Anna Maria Times Two

In 2018, we discovered what became of Anna Maria Schäfer, a sister of my ancestor, Peter Schaefer:
  • Anna Maria Schäfer, 1835-1906, wife of Joseph Adams, married and lived in Boppard.  Her daughter, Elisabeth Adams, married and lived in Nohn (the location of another Schäfer sibling, Elisabeth), and her son, Gerhard Adams, was the one who emigrated to Wisconsin, and whose descendants are a DNA match to me and others in my family.
Now to present day. I've been excited to learn recently that I share DNA with a number of Schäfers from the Eifel region of Germany who came to America in the 1800s, and specifically to the midwest:  Illinois, Wisconsin, Minnesota, and Nebraska.  Sounds familiar, like my ancestor, Peter Schäfer and his brother, Philip, moving to Murray, Iowa. Was my ancestor related to all these other Schäfers emigrating to the American midwest? Among the German locales mentioned in my DNA matches are Mayen, Münk, Arbach, and Mannebach, but the vast majority of records can be found in Retterath. It appears that many generations of Schäfers were recorded living in the Retterath area, about 22 miles west of Udenhausen as the crow flies (no roads are that direct in this hilly region, so the travel distance was and is longer).

Imagine my surprise to discover a marriage record in 1869 between Peter Joseph Scheider, a teacher, and Anna Maria Schäfer, who was born in Udenhausen and was a daughter of Johann Schäfer and Margarethe Gipp. The marriage was in Retterath!

My first assumption was that Anna Maria who married Scheider in 1869 was the widow of Joseph Adams who died in 1866, but that was wrong. Thanks to correspondence with a Scheider researcher in Germany, we have the civil marriage certificate from Virneburg. It does not indicate that Anna Maria was previously married, and it would have if she had been. More than that, the marriage certificate indicates that Anna Maria as well as her parents, Johann and Margarethe, were living in Retterath at the time of the marriage.

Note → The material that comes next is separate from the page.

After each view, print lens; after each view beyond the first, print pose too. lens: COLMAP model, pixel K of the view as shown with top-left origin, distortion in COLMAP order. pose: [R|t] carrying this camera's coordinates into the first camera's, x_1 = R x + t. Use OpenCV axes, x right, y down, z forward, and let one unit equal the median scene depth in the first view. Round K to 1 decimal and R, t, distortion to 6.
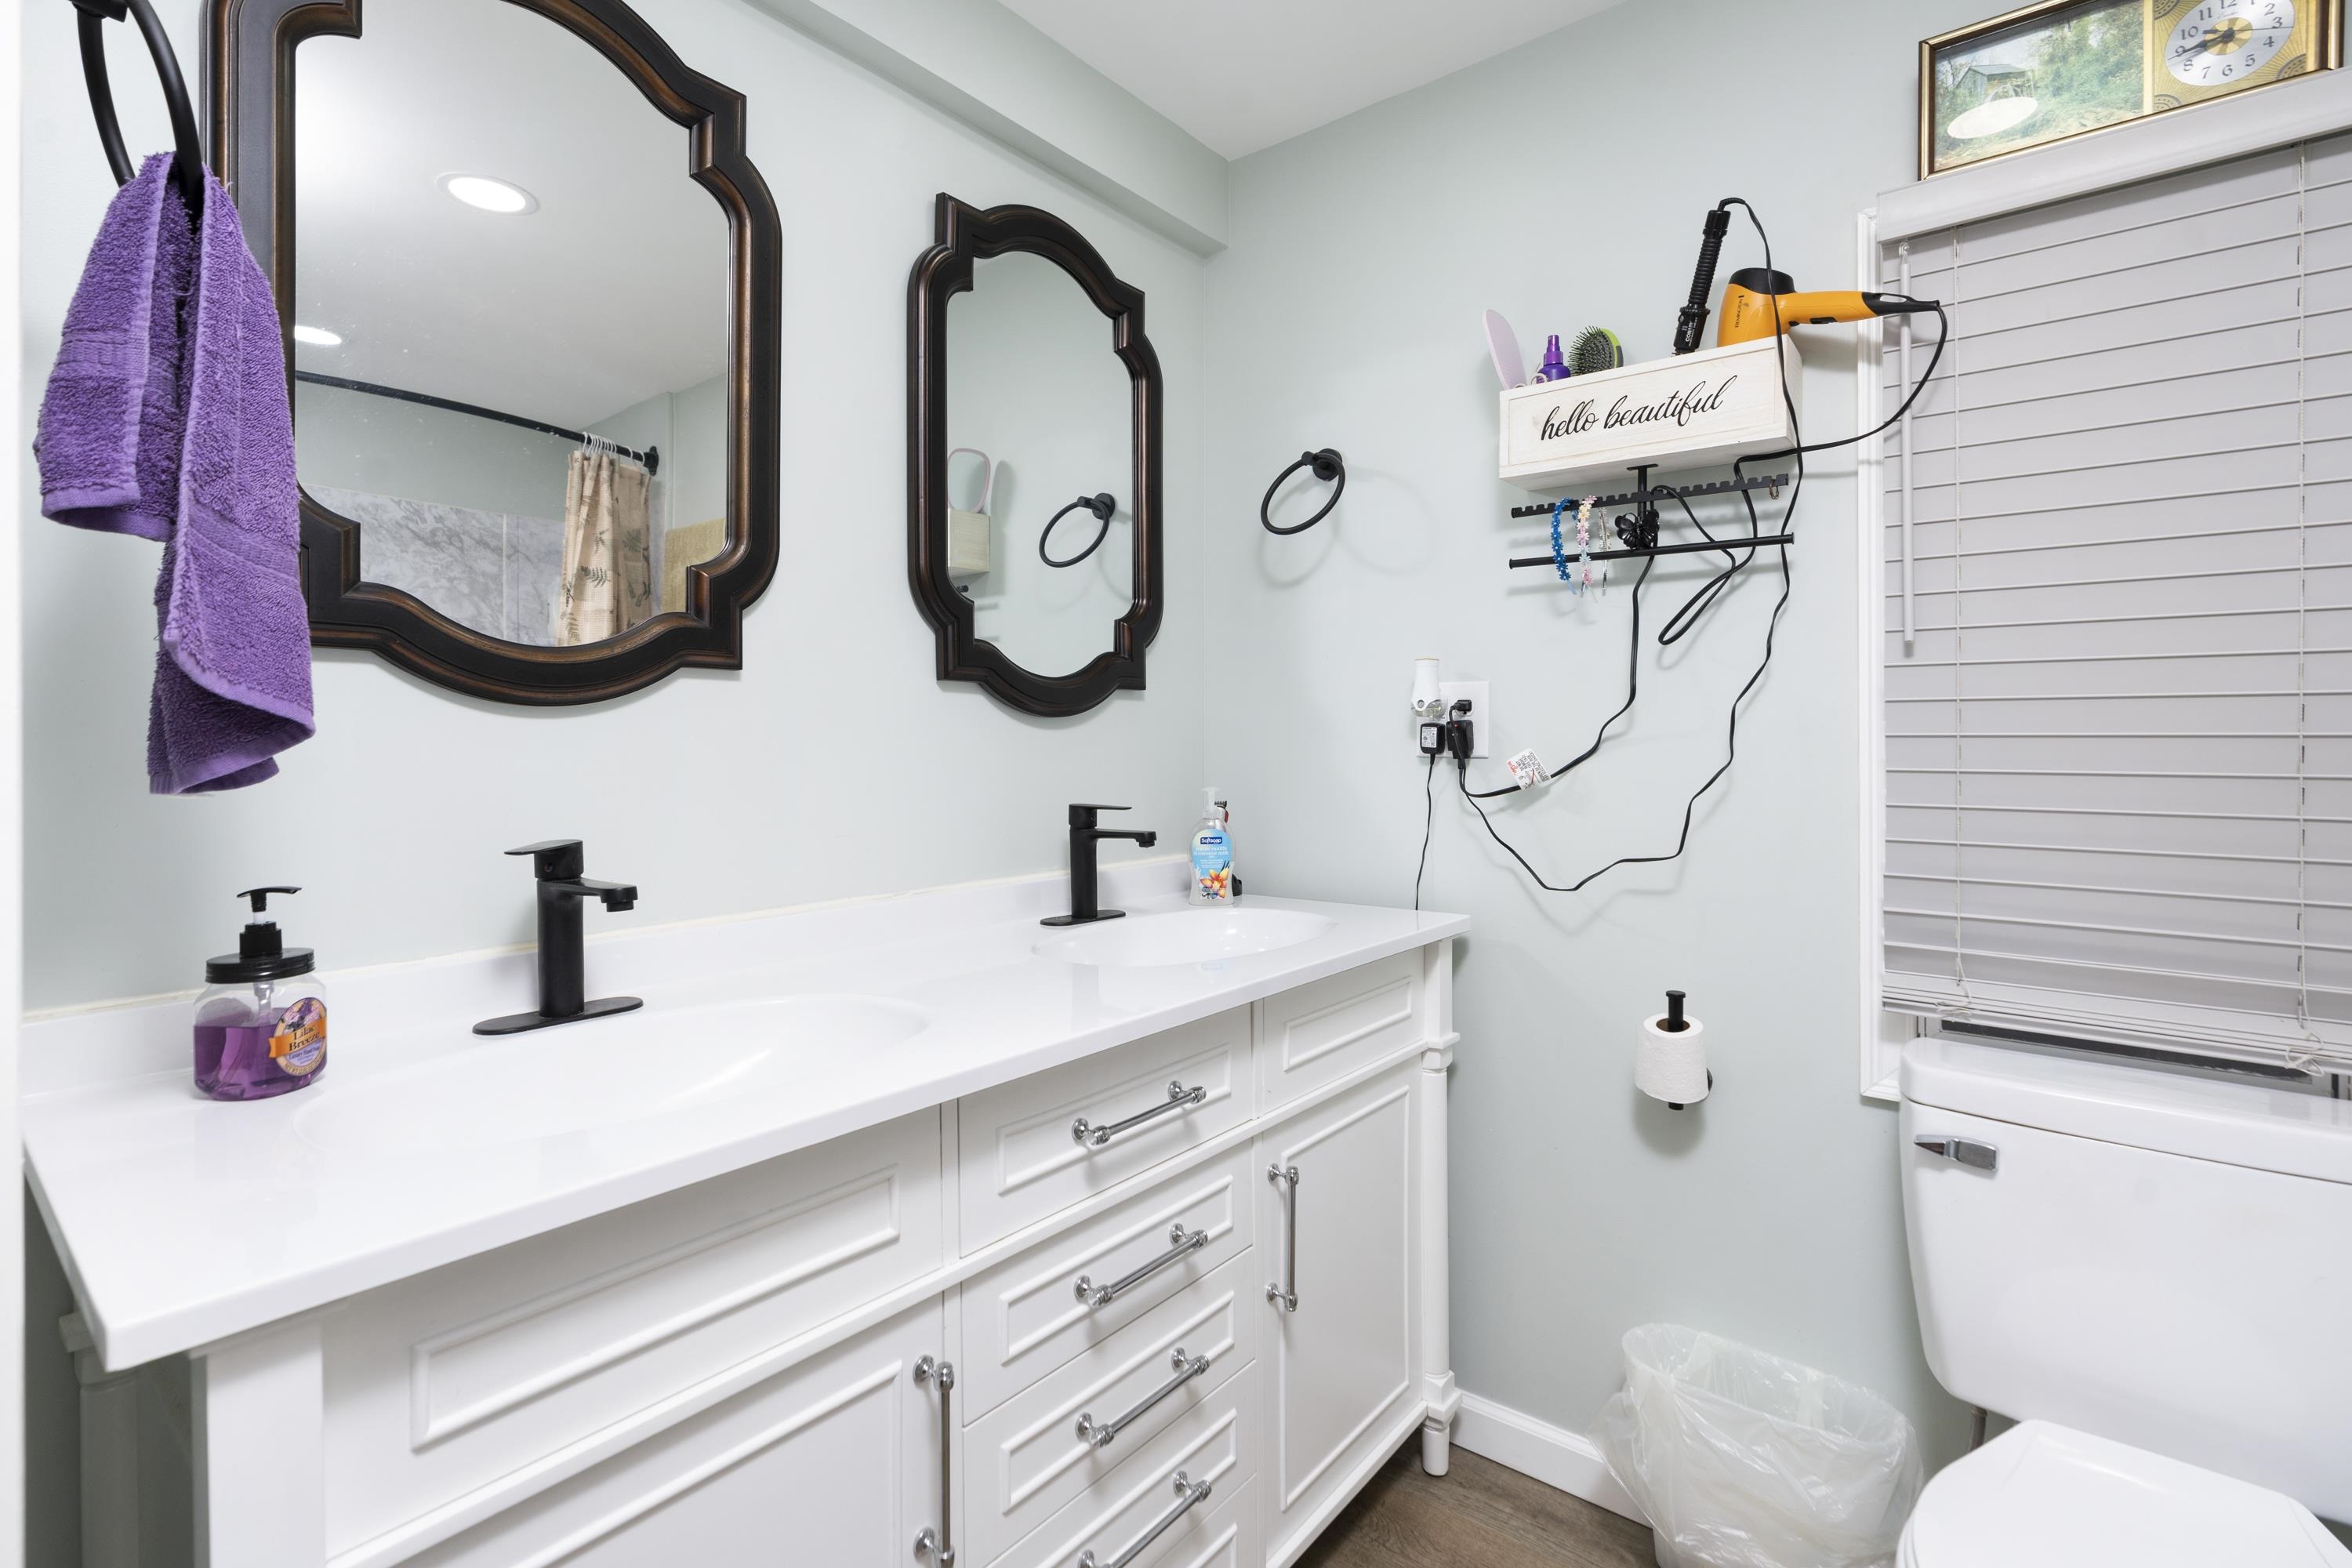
lens RADIAL K [[1071.5, 0, 1169.1], [0, 1071.5, 754.8], [0, 0, 1]] dist [-0.012497, -0.000107]
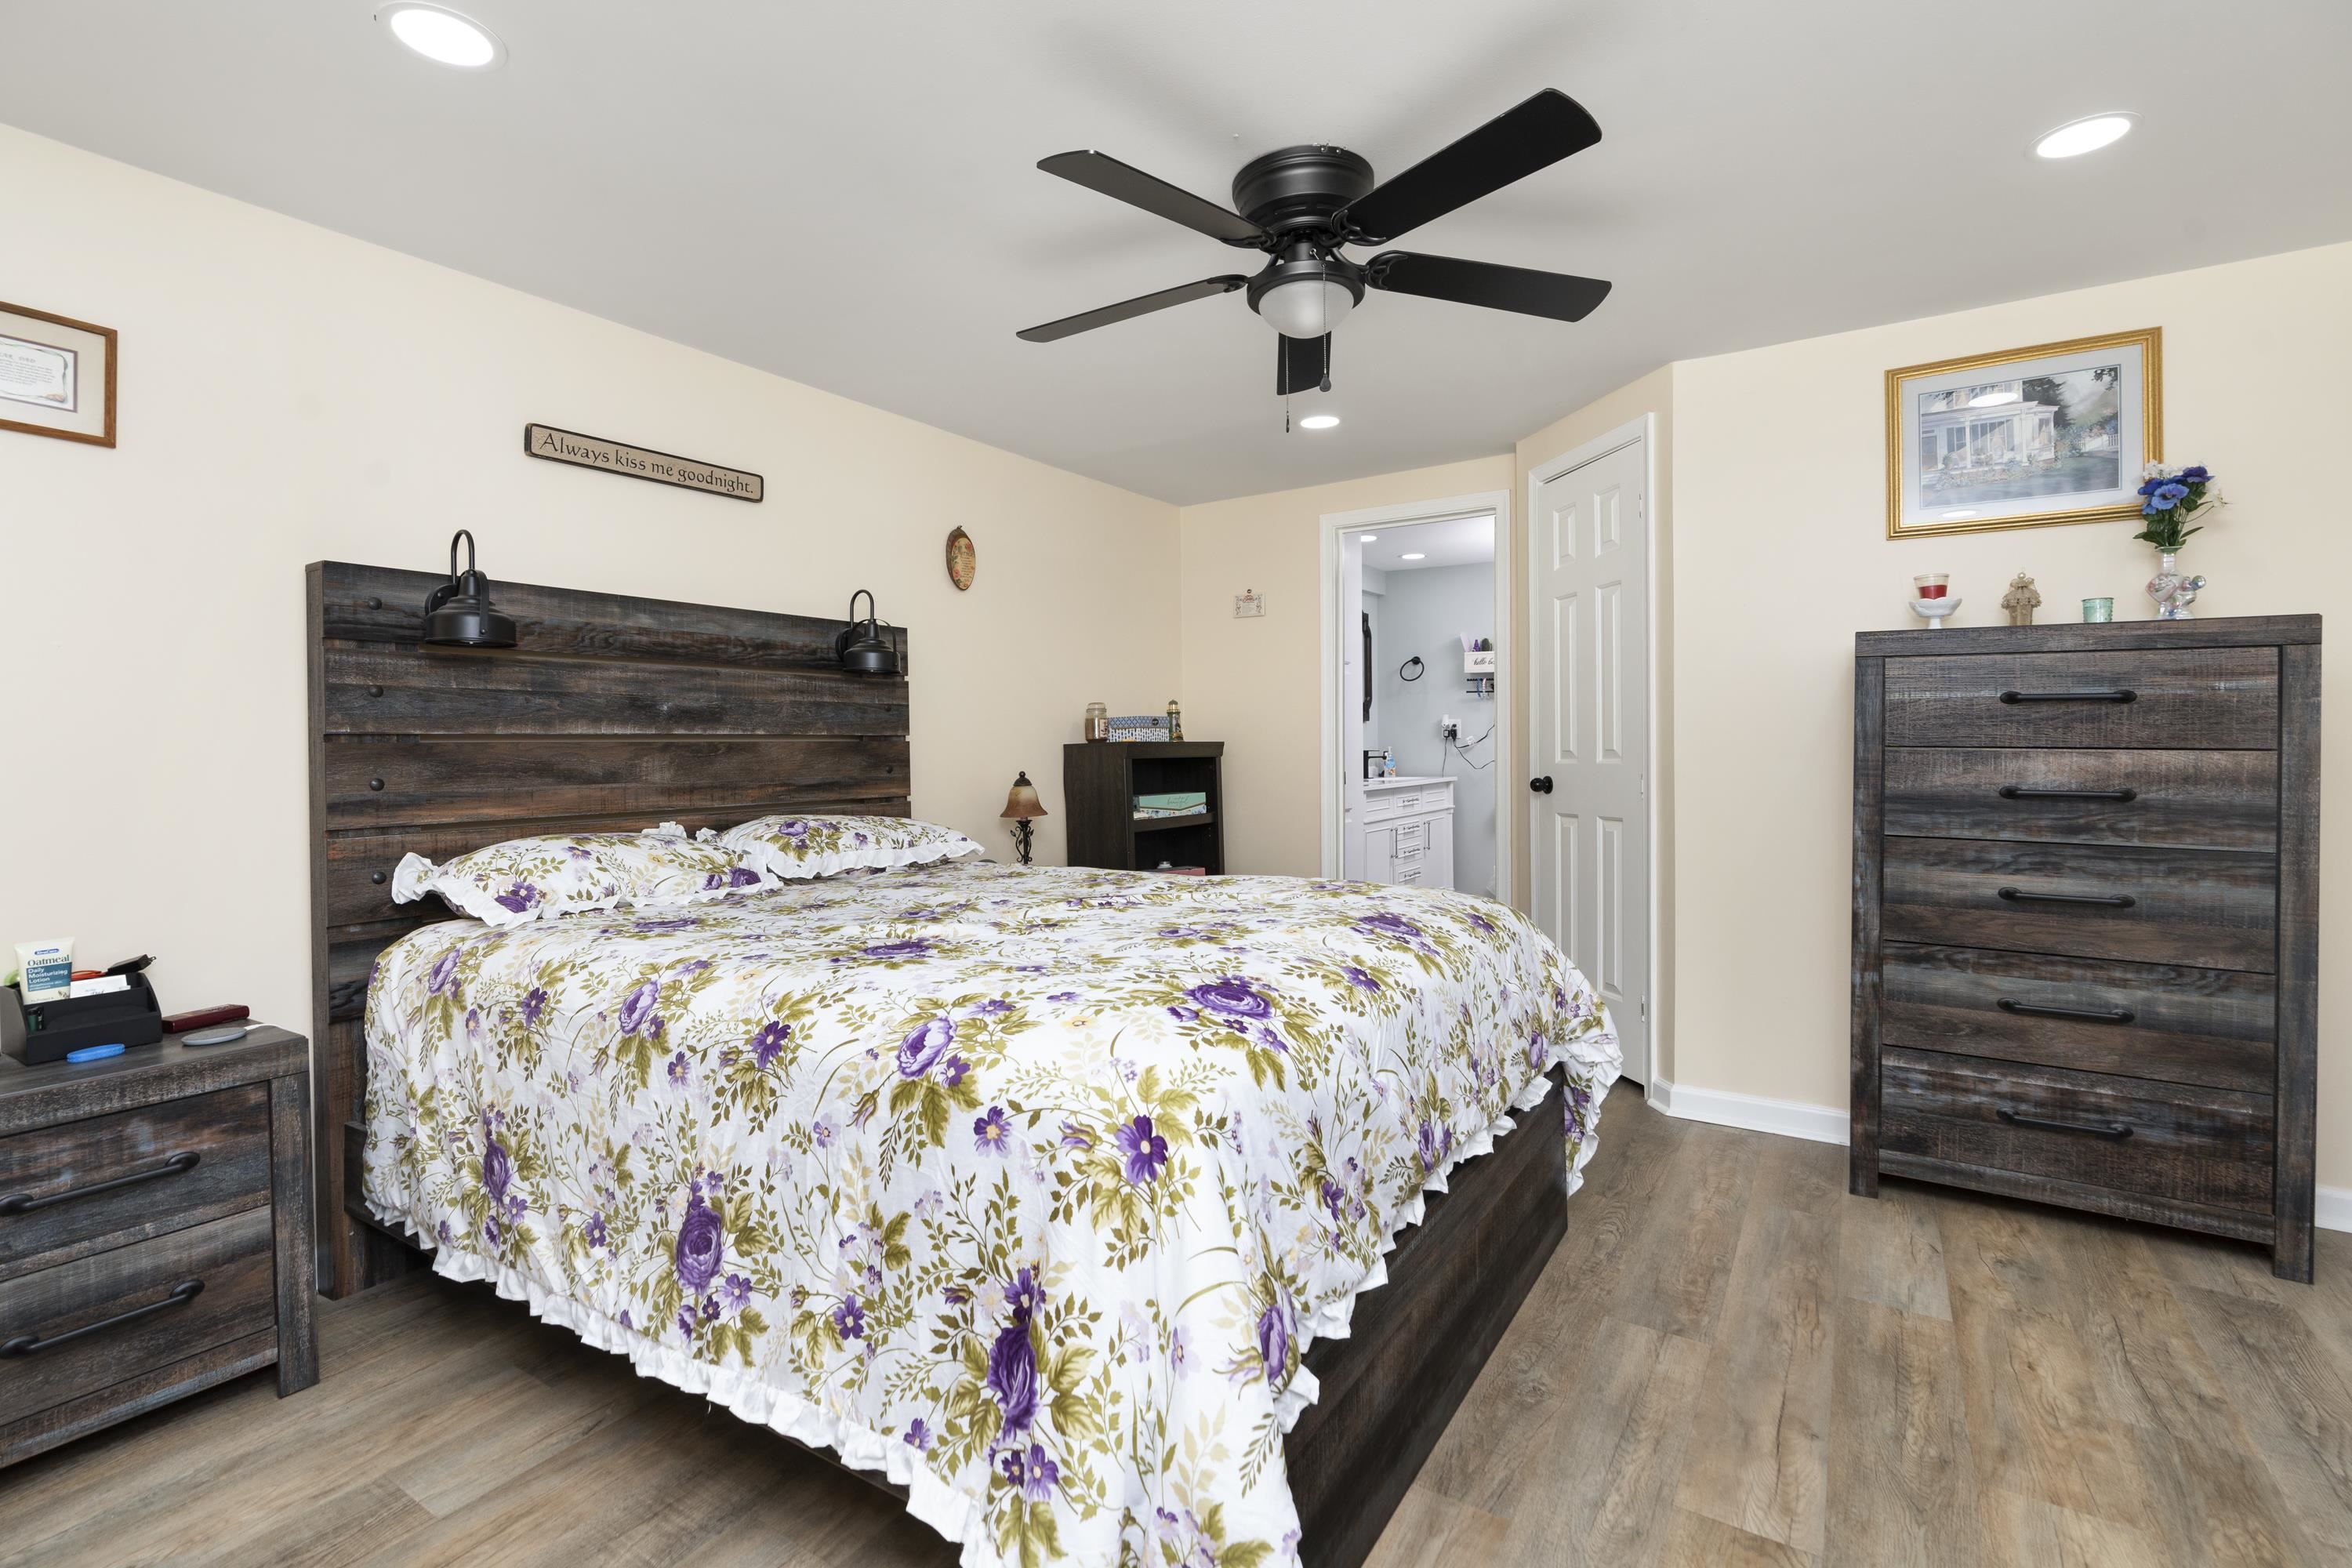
lens RADIAL K [[1075.0, 0, 1169.7], [0, 1075.0, 762.4], [0, 0, 1]] dist [-0.002803, 0.000325]
pose [[0.994958, -0.008034, 0.099967, -1.270993], [0.007054, 0.999924, 0.010154, 0.045269], [-0.100041, -0.009397, 0.994939, -3.102995]]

So this new evidence gives us some new insights:
  • Johann Schäfer and Margarethe Gipp were living in Retterath in 1869, not Udenhausen. It could be that the family was living there because that is where their son, Gerhard, a priest, was assigned. In fact, Gerhard performed the Scheider-Schäfer marriage! But how was my Schäfer family related to other Schäfers in Retterath who seem to be showing up as DNA matches? We don't yet know.
  • The next important point is that we now clearly have two girls in the Schaefer family named Anna Maria: one born 1831, married Joseph Adams, lived in Boppard, died in 1906, and the other born 1835, married Peter Joseph Scheider, lived in Unkel, and died in 1885. My previous assumption was that the Anna Maria born in 1831 died as a child, and the next female child, born in 1835, was then named for her deceased sister. But my new German correspondent tells me that especially in this area of the Rhine, children were always named for their godparent. This article supports that idea.
Thus, in our Schäfer family, two girls named Anna Maria had a godmother named Anna Maria. Because I have yet to find baptism records of our family group, we don't know Anna Maria Who, and whether she was the same or a different woman for each child. Without access to libraries or archives (closed by cursed COVID pandemic), it could be awhile before we can search for and access additional records to give us more clues. But one thing seems clear — we have recovered a family member thought to have died in childhood. Welcome back to the Schäfer family history, Anna Maria #2!